Formatting the command line via self.params

Returns:self.params
Return type:dict
ThermoRawFileParser.exe usage is (use -option=value for the optional arguments):
-h, --help Prints out the options.
-i, --input=VALUE
 The raw file input.
-o, --output=VALUE
 The output directory.
-f, --format=VALUE
 The output format for the spectra (0 for MGF, 1 for mzML, 2 for indexed mzML, 3 for Parquet, 4 for MGF with profile data excluded)
-m, --metadata=VALUE
 The metadata output format (0 for JSON, 1 for TXT).
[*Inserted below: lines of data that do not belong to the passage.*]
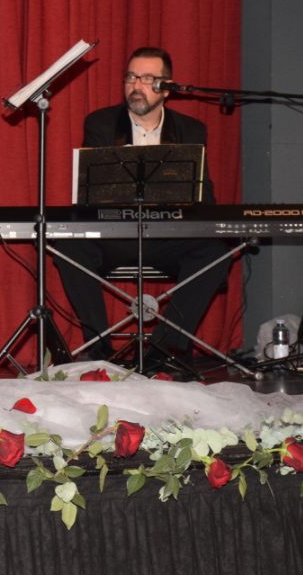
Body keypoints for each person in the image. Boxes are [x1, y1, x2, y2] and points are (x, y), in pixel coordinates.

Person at [53, 46, 230, 365]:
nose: (136, 86)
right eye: (131, 77)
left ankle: (165, 348)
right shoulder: (101, 123)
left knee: (218, 250)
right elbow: (93, 195)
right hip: (116, 238)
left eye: (148, 79)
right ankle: (99, 348)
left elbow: (205, 197)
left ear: (167, 88)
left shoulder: (191, 130)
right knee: (68, 246)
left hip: (168, 239)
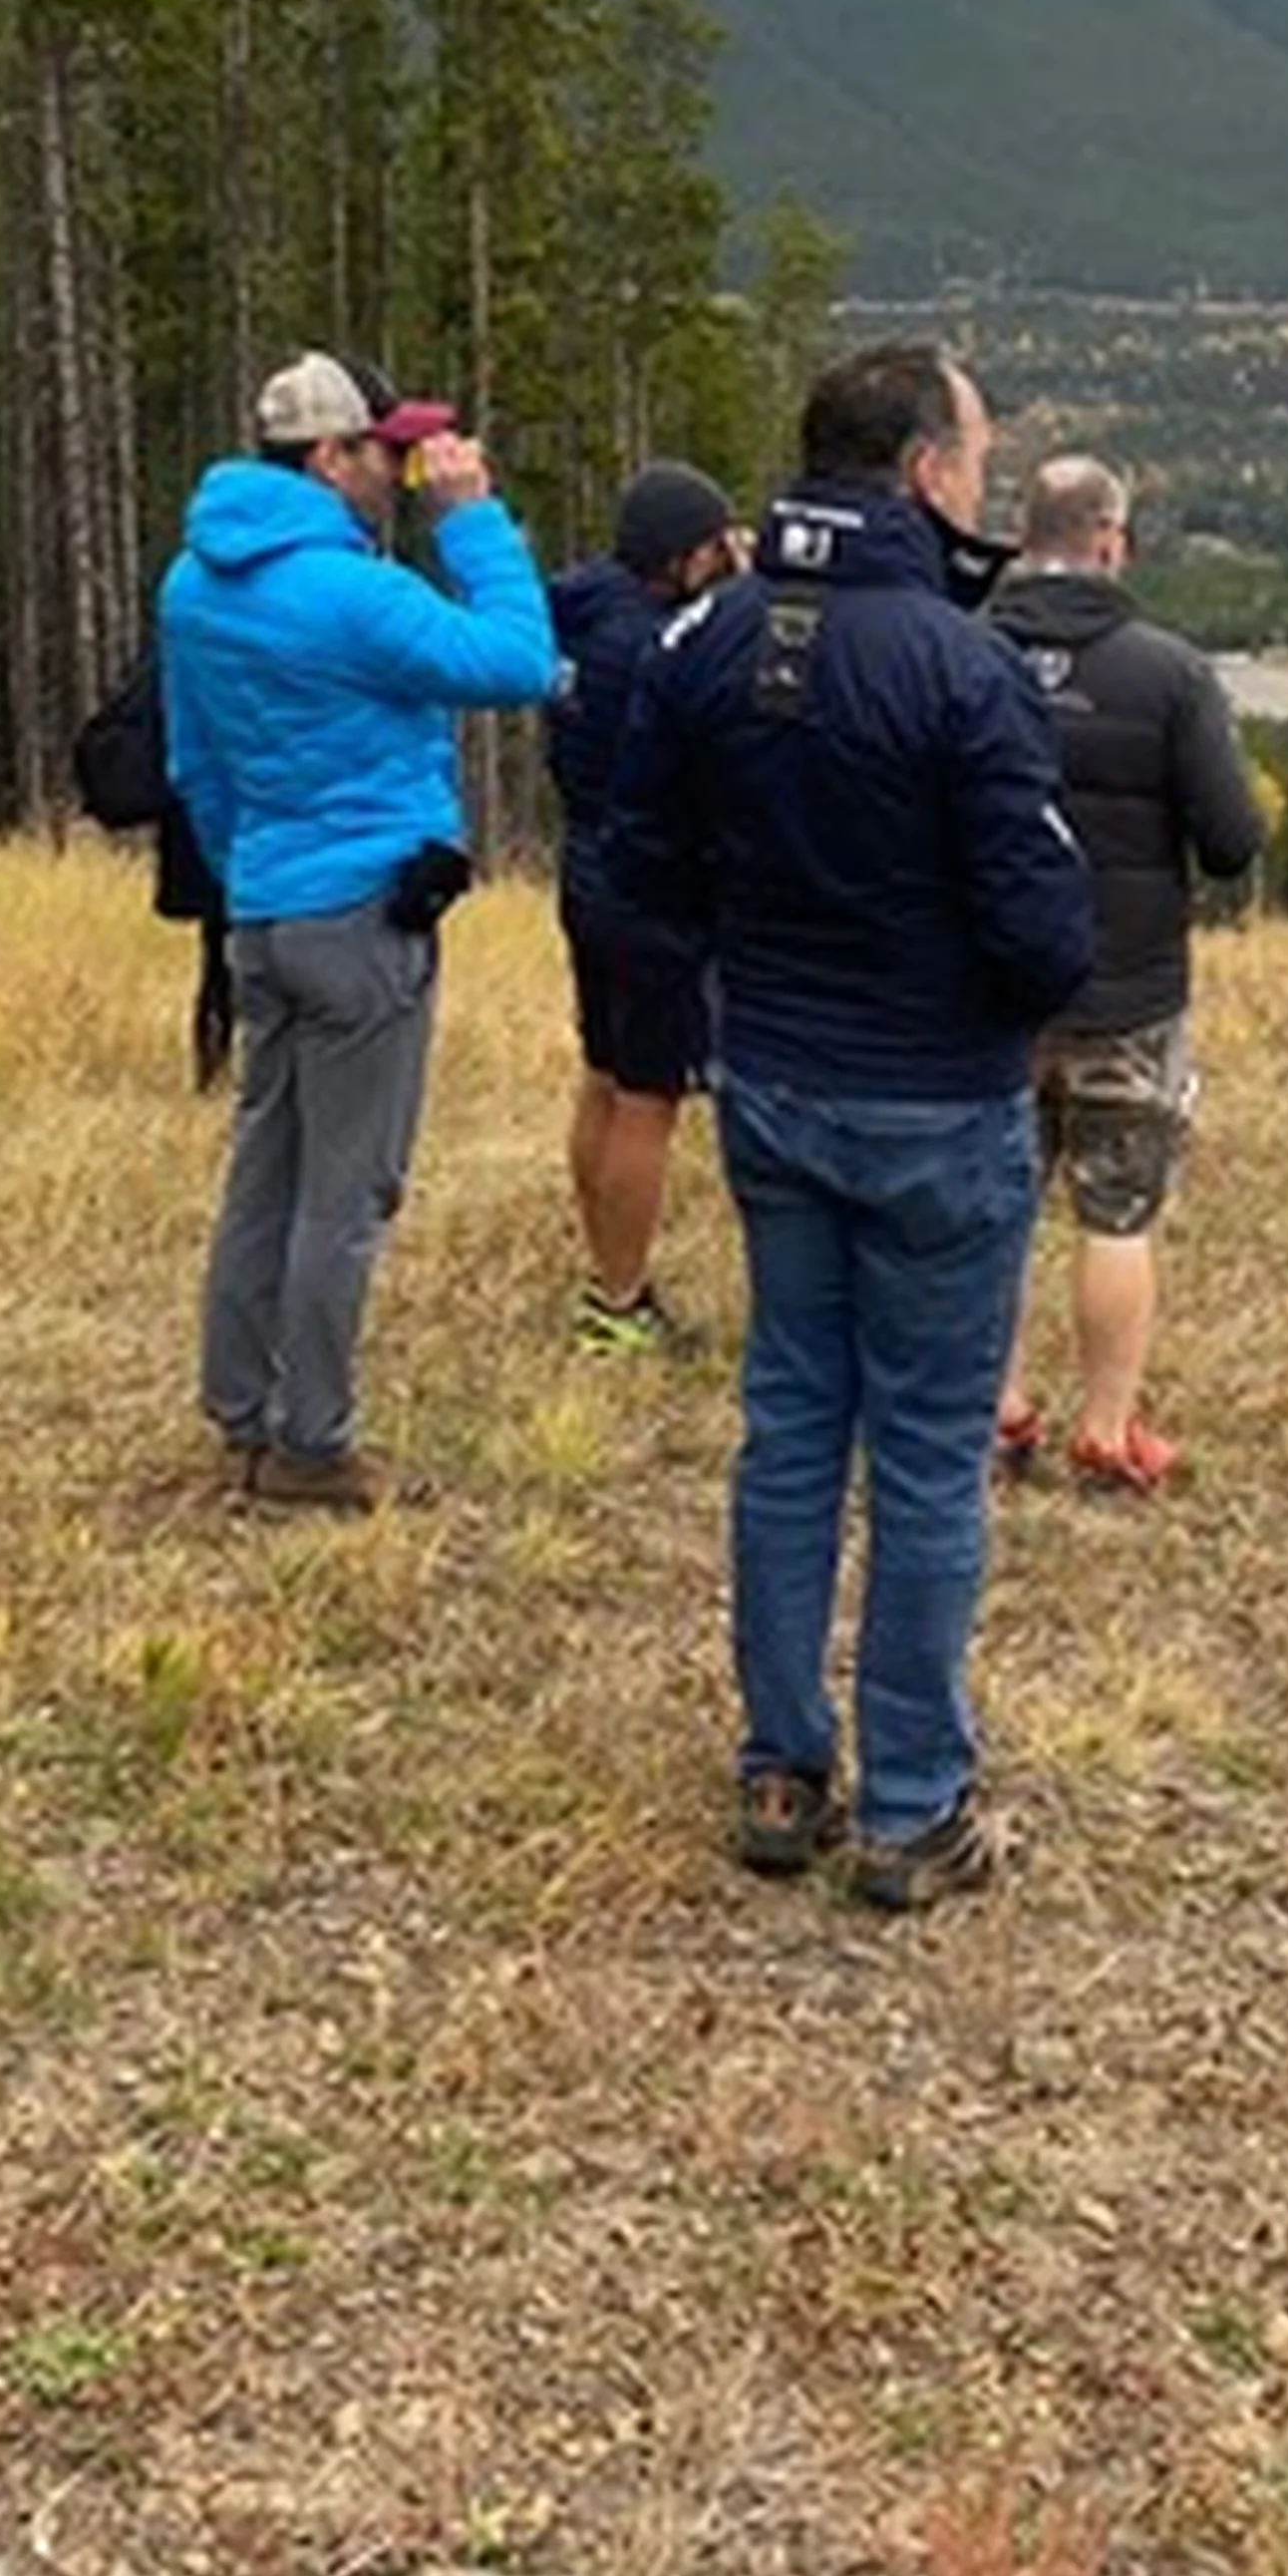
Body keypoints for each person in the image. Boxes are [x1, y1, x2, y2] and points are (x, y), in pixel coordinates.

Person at [605, 340, 1096, 1910]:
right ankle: (911, 1805)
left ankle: (780, 1763)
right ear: (926, 472)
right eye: (979, 456)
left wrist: (740, 971)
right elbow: (1043, 936)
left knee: (795, 1421)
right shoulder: (961, 666)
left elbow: (637, 860)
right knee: (932, 1455)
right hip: (938, 1098)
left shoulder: (704, 641)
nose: (983, 484)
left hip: (775, 1083)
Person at [160, 347, 556, 1508]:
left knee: (265, 1172)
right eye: (386, 451)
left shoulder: (192, 582)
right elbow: (520, 662)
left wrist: (252, 875)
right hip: (361, 920)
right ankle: (313, 1445)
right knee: (347, 1192)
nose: (403, 469)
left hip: (267, 908)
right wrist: (472, 522)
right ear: (330, 458)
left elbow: (196, 762)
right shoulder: (352, 593)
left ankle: (241, 1410)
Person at [989, 453, 1266, 1494]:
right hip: (1128, 990)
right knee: (1117, 1215)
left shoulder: (962, 652)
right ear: (1111, 541)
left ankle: (993, 1411)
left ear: (1024, 538)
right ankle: (1106, 1432)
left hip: (990, 990)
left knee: (994, 1212)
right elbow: (1232, 840)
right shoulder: (1170, 673)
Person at [545, 459, 745, 1353]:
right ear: (684, 556)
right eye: (715, 548)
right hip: (652, 888)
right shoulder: (653, 649)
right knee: (648, 1097)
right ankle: (620, 1302)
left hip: (588, 865)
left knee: (605, 1070)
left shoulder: (585, 618)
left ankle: (606, 1269)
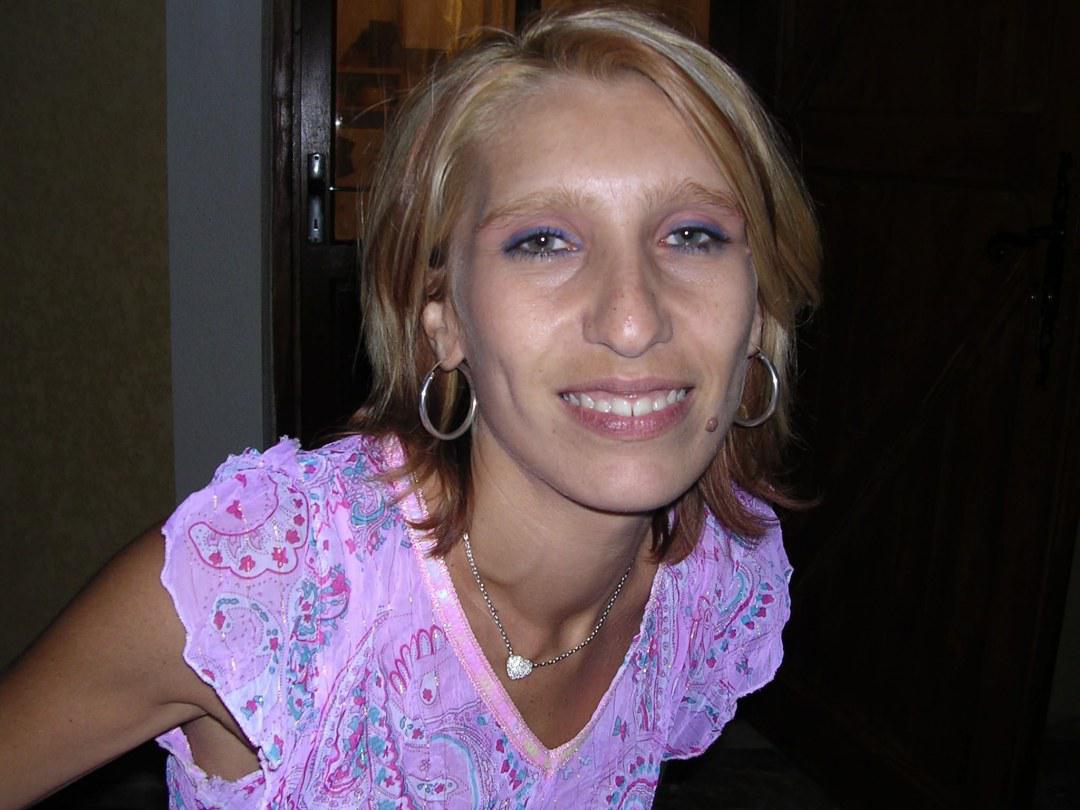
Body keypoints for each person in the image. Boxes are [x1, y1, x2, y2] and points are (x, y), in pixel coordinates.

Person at [0, 6, 820, 808]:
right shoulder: (268, 586)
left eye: (693, 236)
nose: (634, 321)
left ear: (758, 309)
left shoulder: (711, 580)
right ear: (444, 321)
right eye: (543, 241)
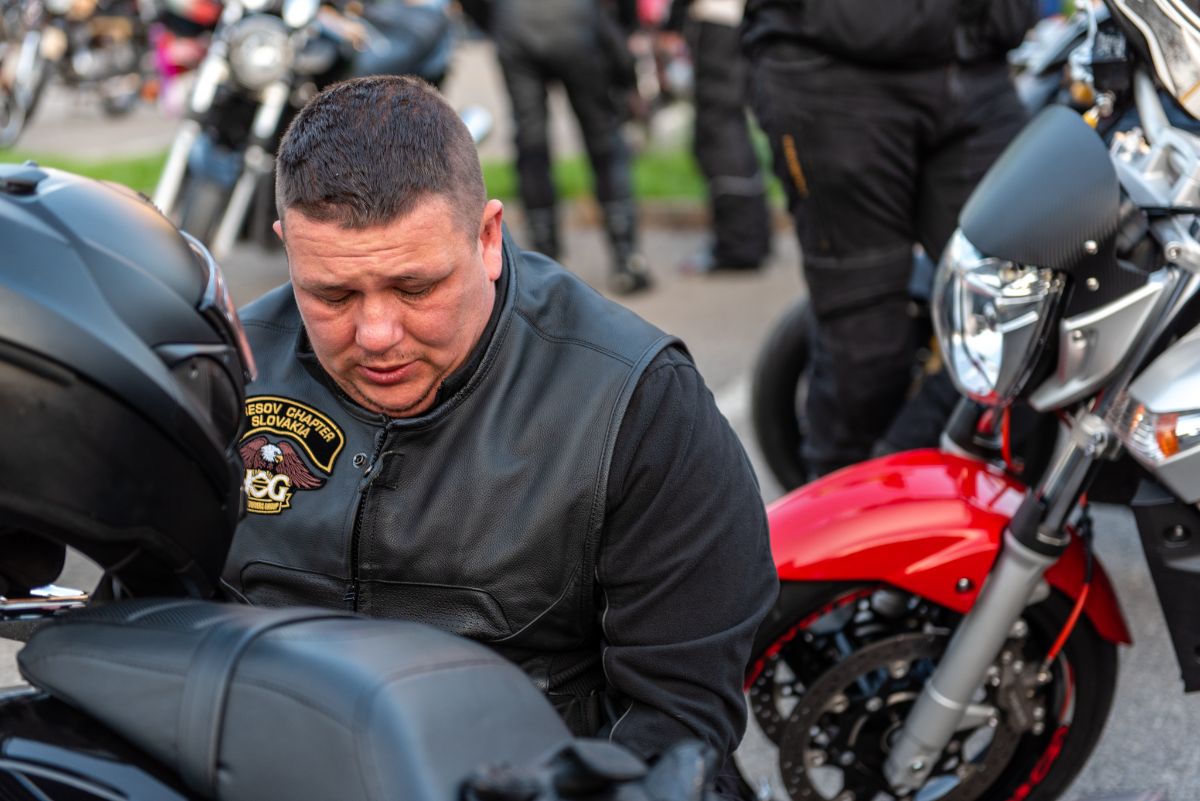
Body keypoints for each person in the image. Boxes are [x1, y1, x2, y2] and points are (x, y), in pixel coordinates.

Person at [221, 75, 777, 787]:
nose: (376, 333)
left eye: (416, 287)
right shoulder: (224, 369)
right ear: (287, 249)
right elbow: (147, 624)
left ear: (488, 237)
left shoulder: (635, 402)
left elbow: (678, 723)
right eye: (332, 294)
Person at [742, 0, 1037, 476]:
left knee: (1031, 314)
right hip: (833, 68)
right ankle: (853, 504)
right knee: (866, 353)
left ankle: (897, 474)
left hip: (977, 62)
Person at [460, 0, 653, 295]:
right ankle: (628, 259)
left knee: (532, 144)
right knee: (603, 138)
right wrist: (627, 25)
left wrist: (496, 20)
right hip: (578, 18)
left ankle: (542, 265)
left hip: (515, 23)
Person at [663, 0, 771, 274]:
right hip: (740, 19)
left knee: (718, 128)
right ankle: (754, 237)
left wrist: (673, 23)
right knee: (730, 123)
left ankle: (738, 245)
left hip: (717, 22)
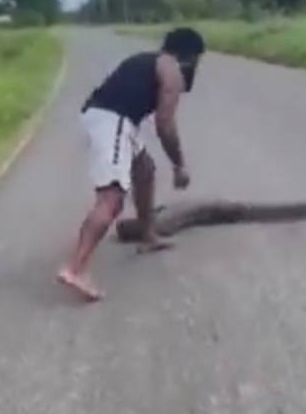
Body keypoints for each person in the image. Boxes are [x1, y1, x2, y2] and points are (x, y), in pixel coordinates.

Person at [57, 27, 206, 302]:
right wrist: (179, 166)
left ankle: (148, 235)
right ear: (189, 56)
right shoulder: (172, 70)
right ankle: (76, 269)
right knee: (112, 198)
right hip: (112, 122)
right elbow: (165, 124)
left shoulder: (148, 60)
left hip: (109, 119)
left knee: (145, 170)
-g, --gzip GZip the output file if this flag is specified ( without value).
-u, –s3_url[=VALUE] Optional property to write directly the data into
S3 Storage.
-k, –s3_accesskeyid[=VALUE]
Optional key for the S3 bucket to write the file
output.
-t, –s3_secretaccesskey[=VALUE]
Optional key for the S3 bucket to write the file
output.
-n, –s3_bucketName[=VALUE]
S3 bucket name
-v, --verbose Enable verbose logging.
-e, --ignoreInstrumentErrors
 Ignore missing properties by the instrument.